◆ **Texto seleccionado**:
- - - - - - -

Pensemos una situación de crisis como la que se vivía en la decadencia del Imperio Romano. En medio de terribles fluctuaciones sociales comenzó a cobrar volumen una de las tantas sectas orientales que circulaban por el Imperio. Entre las escuálidas ruinas de un mundo que se derrumbaba surgieron tímidos brotes de subjetividades renovadas. La secta cristiana, una más de las tantas que pululaban entonces, se propagó de manera subterránea. No obstante, para la caída del Imperio, los cristianos contaban con una organización que les permitió constituirse en una fuerza de magnitud insospechada. Lo que se inició como dispersión, logró imponerse a las inveteradas costumbres romanas. Estamos frente a un caso de legalidad surgida de células sociales aparentemente incomunicadas entre sí.

Las estructuras disipativas abren una posibilidades de nuevas lecturas sobre la pedagogía. Pues, cambiando lo que hay que cambiar, también en los procesos educativos se producen situaciones que amenazan con ser caóticas. Pero que contienen entre sus propios elementos las condiciones de posibilidad para un cambio positivo. Obviamente, que una propuesta de este tipo implica un cambio de perspectiva respecto de la manera tradicional de pensar la educación. Pero tal vez también en esto convendría escuchar a Prigogine. Quien asegura que si revirtió los conceptos clásicos de la ciencia, no fue porque se lo haya propuesto a priori, sino porque estudiando el devenir de diferentes procesos, llegó a la conclusión que no siempre los procesos irreversibles conducen a un camino sin salida; que no se puedan revertir no necesariamente implica que se agoten. Pueden surgir nuevas posibilidades. O, dicho de otra manera, nuevas oportunidades[iii].

- - - - - - -

◆ **Datos proporcionados**:
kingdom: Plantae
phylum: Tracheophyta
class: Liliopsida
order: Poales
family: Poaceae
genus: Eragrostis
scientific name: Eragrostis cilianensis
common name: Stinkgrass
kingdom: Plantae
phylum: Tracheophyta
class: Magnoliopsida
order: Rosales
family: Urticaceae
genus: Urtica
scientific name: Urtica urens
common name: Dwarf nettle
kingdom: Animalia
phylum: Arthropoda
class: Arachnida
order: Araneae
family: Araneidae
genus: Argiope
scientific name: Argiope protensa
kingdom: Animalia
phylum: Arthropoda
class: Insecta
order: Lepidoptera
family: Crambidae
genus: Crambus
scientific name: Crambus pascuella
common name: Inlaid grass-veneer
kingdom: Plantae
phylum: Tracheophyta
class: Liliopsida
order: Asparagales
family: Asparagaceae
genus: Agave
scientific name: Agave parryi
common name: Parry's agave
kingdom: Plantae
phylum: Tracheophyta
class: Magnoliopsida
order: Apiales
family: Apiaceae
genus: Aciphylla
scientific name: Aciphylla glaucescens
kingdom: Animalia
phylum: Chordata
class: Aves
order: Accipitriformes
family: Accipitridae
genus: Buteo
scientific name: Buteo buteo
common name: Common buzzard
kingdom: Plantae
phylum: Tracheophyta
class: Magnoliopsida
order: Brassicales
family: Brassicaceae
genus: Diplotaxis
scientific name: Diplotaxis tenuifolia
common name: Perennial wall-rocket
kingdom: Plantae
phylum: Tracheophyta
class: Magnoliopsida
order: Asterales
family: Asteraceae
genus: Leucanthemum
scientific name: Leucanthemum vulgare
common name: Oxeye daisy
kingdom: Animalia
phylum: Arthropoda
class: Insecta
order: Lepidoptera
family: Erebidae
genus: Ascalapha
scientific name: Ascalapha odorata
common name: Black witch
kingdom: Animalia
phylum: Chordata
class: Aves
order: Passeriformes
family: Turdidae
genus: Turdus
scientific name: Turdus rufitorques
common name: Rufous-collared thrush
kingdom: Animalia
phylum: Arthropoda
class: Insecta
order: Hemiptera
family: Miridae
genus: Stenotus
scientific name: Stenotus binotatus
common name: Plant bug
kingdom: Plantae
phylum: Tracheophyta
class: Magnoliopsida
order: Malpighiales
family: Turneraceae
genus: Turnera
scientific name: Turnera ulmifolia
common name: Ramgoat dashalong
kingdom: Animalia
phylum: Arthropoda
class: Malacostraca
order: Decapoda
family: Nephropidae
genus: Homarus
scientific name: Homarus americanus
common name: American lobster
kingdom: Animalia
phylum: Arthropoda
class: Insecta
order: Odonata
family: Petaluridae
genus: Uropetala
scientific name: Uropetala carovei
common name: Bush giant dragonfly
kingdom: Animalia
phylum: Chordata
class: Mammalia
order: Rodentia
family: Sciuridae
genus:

- - - - - - -

◆ **Consignas de trabajo**:
(1) Responde estas preguntas sobre el texto seleccionado:
(a) ¿De qué manera se propagó la secta cristiana?
(b) ¿A quién convendría escuchar también en esto, según el texto?
(c) ¿Qué conceptos asegura Prigogine haber revertido?
(2) Transcribe tal cual todo lo que va desde la fila que contiene "family: Nephropidae" hasta la última de las filas, ambas incluidas.
El texto y las filas no guardan ninguna relación entre sí.

◆ **Respuestas dadas**:
(1)
(a) De manera subterránea.
(b) A Prigogine.
(c) Los conceptos clásicos de la ciencia.

(2)
family: Nephropidae
genus: Homarus
scientific name: Homarus americanus
common name: American lobster
kingdom: Animalia
phylum: Arthropoda
class: Insecta
order: Odonata
family: Petaluridae
genus: Uropetala
scientific name: Uropetala carovei
common name: Bush giant dragonfly
kingdom: Animalia
phylum: Chordata
class: Mammalia
order: Rodentia
family: Sciuridae
genus:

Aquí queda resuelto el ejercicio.